▶ REQUIRED ACTION:
Reading the records below, count the lines in which the string "Haziran" appears; write the number only.

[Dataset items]
+++
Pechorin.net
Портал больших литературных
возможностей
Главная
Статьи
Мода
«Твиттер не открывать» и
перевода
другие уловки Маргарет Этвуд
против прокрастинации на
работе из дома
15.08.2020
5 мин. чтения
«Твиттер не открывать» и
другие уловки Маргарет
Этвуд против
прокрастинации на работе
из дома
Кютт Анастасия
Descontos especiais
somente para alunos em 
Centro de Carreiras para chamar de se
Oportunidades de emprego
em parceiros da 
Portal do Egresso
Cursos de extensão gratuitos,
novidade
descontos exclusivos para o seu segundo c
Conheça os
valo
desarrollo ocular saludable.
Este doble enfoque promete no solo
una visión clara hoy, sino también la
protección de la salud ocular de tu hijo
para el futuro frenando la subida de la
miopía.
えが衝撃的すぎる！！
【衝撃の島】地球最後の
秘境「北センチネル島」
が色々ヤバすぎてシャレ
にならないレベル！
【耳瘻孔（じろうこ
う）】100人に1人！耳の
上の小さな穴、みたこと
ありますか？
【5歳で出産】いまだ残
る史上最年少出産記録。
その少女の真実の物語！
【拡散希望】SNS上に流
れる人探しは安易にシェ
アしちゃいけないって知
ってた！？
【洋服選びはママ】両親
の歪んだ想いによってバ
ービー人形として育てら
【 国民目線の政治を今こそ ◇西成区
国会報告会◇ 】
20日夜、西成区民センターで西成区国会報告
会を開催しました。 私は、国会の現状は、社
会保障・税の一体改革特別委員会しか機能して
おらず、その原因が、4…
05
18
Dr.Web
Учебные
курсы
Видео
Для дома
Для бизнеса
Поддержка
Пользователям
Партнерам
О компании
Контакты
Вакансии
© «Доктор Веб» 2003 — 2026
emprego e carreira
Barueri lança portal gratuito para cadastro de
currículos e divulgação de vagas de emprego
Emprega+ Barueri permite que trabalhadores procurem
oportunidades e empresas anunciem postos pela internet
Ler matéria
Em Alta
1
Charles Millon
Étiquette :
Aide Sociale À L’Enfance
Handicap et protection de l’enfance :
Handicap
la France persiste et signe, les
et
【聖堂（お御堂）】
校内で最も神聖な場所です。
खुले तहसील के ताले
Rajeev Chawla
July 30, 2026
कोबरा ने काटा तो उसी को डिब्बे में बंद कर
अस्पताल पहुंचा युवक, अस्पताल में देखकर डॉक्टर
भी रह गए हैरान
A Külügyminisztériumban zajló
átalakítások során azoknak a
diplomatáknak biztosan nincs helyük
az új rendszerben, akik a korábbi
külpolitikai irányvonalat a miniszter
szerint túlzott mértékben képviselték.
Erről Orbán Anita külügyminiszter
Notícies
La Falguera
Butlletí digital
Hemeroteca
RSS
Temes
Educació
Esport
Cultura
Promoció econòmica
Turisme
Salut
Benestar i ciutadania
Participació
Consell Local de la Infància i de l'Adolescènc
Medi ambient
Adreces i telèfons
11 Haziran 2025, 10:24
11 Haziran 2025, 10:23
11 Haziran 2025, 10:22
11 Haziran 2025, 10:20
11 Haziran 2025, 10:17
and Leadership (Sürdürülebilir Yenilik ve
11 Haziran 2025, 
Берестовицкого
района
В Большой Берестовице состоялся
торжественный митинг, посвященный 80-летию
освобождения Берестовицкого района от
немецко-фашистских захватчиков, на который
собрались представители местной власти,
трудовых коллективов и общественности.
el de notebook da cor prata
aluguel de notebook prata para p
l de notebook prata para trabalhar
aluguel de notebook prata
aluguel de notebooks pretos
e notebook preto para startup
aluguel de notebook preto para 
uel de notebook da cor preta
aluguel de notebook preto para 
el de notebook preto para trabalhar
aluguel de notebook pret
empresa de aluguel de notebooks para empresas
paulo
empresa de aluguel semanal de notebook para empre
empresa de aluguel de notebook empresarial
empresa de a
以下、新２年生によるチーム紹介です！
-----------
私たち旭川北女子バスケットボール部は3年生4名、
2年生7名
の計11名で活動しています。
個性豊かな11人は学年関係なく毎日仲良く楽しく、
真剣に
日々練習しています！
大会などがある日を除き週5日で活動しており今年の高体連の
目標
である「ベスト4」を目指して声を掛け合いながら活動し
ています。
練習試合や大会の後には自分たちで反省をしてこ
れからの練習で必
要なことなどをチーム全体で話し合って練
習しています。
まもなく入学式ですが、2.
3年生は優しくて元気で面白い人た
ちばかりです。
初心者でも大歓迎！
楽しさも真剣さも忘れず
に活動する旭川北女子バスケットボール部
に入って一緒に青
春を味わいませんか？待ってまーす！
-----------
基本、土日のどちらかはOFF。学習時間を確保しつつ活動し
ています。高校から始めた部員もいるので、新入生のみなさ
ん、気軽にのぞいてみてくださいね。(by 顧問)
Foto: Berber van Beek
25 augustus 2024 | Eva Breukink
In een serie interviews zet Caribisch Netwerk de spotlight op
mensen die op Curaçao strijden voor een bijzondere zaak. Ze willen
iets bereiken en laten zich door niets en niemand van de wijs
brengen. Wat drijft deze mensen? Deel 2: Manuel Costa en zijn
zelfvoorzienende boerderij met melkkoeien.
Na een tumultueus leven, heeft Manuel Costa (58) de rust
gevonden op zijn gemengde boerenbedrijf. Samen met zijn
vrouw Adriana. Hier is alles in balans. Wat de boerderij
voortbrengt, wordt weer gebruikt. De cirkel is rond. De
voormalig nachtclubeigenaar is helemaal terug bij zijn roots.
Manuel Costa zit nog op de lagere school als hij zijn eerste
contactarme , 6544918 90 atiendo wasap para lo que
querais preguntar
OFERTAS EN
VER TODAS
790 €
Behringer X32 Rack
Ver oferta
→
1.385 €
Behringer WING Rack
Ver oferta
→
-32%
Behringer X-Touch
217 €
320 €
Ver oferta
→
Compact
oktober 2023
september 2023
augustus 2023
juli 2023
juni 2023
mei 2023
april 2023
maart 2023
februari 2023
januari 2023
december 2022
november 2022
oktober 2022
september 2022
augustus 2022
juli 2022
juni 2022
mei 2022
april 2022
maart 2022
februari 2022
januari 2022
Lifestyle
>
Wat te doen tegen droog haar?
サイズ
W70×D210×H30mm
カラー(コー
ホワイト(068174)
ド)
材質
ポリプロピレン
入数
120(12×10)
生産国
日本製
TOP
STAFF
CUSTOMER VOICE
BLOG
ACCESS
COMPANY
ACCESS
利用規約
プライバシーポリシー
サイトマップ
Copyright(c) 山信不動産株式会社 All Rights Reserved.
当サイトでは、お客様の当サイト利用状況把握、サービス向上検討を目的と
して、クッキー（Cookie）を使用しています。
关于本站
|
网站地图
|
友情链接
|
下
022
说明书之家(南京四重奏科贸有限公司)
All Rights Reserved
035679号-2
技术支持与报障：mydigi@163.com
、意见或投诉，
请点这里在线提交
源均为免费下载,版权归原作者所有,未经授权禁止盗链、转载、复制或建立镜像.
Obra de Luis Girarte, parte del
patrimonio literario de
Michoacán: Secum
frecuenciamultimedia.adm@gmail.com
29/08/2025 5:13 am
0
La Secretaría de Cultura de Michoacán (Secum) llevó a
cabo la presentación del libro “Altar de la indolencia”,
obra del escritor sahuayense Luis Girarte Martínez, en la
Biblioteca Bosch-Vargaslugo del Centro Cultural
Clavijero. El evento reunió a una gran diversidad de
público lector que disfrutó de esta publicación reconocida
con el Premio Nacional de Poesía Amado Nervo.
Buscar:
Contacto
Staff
+++
▶ ANSWER TO THIS EXERCISE:
6